• Source material:
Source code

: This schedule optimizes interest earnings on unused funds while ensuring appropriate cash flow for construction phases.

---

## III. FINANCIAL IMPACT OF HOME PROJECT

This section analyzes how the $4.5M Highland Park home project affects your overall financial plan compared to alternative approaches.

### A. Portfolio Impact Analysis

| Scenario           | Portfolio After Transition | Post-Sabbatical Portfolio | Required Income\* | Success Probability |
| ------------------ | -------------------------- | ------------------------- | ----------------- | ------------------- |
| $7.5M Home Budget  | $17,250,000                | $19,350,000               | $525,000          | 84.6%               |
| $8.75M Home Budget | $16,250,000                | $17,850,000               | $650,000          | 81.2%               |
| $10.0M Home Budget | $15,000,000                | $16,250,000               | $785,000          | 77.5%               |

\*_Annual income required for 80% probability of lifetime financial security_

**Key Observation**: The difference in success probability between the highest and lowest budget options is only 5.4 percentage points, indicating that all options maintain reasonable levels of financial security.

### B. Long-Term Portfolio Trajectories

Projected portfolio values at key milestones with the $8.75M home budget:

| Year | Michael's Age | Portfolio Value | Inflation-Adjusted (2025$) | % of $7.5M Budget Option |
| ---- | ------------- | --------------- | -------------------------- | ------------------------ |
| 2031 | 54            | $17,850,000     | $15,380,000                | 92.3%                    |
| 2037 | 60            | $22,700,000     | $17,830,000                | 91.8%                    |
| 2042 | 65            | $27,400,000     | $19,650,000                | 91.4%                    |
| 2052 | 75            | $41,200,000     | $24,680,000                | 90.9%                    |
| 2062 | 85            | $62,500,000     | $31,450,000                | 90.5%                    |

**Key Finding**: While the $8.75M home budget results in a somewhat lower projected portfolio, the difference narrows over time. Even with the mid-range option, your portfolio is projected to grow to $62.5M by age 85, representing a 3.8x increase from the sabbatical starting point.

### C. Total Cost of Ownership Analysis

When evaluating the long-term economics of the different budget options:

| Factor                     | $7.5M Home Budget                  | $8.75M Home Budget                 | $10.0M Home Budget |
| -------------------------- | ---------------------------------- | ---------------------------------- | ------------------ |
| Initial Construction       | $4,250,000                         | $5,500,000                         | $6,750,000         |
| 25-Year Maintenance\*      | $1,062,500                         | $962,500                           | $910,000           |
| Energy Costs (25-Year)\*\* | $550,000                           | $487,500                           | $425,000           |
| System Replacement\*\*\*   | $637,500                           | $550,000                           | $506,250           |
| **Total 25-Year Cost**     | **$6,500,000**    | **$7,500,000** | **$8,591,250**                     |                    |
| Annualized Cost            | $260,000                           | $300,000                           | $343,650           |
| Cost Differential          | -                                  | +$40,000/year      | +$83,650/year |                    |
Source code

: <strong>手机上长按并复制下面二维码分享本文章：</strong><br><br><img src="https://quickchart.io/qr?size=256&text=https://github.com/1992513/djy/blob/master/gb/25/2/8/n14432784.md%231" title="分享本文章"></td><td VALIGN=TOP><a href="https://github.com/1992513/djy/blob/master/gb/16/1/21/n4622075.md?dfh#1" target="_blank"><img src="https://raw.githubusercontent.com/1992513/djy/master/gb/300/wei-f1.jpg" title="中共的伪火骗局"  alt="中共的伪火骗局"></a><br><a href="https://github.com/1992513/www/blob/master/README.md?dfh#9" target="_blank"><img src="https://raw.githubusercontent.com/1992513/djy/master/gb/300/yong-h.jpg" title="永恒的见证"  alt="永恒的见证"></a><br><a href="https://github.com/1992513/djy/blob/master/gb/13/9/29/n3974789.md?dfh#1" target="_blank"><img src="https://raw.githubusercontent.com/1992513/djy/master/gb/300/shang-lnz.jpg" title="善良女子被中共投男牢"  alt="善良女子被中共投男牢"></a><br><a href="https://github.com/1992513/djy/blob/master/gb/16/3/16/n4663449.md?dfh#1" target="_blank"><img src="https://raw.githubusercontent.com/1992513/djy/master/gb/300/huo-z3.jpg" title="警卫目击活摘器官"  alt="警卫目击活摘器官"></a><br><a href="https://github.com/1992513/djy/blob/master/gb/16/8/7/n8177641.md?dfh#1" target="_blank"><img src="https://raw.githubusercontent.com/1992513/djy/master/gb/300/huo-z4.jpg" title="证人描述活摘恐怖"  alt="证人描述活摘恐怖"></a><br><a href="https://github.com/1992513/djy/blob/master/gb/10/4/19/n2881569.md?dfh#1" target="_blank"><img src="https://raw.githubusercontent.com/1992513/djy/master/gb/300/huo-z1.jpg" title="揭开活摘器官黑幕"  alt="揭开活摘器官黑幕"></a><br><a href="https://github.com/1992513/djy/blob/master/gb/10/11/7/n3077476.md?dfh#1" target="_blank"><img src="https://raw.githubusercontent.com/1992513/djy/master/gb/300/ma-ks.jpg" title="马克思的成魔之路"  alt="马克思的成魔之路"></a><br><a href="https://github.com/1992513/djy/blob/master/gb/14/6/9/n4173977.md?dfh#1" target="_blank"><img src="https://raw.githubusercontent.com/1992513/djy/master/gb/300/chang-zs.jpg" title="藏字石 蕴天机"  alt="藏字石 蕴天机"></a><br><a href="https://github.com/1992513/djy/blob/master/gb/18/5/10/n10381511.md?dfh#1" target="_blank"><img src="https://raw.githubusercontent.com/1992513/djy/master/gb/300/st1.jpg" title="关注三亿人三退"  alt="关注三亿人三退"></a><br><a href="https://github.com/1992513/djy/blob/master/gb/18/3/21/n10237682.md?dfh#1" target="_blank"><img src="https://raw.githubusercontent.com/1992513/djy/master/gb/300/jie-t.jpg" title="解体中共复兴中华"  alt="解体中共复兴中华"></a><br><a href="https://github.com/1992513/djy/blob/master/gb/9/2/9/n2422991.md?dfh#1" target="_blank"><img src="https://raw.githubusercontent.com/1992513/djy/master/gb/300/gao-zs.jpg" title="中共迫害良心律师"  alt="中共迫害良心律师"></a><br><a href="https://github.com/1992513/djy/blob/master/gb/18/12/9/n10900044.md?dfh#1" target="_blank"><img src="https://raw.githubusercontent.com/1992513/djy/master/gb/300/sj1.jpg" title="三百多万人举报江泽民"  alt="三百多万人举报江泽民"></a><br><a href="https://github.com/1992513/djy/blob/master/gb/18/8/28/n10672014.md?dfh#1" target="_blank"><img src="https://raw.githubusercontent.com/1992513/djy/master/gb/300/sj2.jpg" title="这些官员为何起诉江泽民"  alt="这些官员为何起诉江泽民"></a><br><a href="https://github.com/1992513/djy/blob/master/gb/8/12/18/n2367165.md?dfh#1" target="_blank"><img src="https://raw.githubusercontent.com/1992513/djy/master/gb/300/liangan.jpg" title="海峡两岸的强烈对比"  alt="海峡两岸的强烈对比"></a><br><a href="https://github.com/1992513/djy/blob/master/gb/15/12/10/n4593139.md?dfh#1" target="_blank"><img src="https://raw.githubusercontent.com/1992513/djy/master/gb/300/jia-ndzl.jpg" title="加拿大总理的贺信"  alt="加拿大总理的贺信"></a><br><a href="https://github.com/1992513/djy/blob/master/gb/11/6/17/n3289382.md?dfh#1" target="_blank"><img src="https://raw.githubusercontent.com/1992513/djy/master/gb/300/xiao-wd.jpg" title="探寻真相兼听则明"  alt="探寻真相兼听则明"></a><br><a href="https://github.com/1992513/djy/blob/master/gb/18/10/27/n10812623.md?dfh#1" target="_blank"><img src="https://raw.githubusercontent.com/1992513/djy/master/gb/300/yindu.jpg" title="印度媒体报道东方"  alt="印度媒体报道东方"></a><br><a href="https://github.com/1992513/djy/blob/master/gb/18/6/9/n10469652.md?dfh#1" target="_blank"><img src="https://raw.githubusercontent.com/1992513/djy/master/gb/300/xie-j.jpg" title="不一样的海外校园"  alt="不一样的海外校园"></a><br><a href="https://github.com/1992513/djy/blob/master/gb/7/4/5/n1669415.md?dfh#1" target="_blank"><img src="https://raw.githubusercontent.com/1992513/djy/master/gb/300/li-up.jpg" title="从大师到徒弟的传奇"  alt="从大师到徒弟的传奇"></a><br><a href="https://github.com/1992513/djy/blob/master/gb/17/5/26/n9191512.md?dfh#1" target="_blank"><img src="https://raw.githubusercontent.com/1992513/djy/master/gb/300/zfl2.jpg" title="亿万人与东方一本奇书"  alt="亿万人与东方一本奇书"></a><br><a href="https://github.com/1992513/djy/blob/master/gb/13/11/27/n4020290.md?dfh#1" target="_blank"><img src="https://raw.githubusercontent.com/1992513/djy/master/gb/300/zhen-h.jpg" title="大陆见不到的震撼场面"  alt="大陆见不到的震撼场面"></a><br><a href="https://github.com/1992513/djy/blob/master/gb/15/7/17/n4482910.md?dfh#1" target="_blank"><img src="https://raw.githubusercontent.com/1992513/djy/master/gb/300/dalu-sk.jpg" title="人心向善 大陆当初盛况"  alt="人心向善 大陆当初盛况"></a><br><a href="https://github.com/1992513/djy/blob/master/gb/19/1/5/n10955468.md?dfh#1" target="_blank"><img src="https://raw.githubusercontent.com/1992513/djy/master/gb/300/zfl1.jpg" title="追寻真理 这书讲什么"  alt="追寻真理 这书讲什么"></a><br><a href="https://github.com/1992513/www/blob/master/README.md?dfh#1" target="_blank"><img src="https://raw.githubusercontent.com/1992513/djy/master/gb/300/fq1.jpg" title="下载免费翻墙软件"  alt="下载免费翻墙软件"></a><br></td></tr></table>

• Job: In the records above, copy the lines from the one containing "### C. Total Cost of Ownership Analysis" through the one containing "When evaluating the", both included.

• Output for this task:
### C. Total Cost of Ownership Analysis

When evaluating the long-term economics of the different budget options:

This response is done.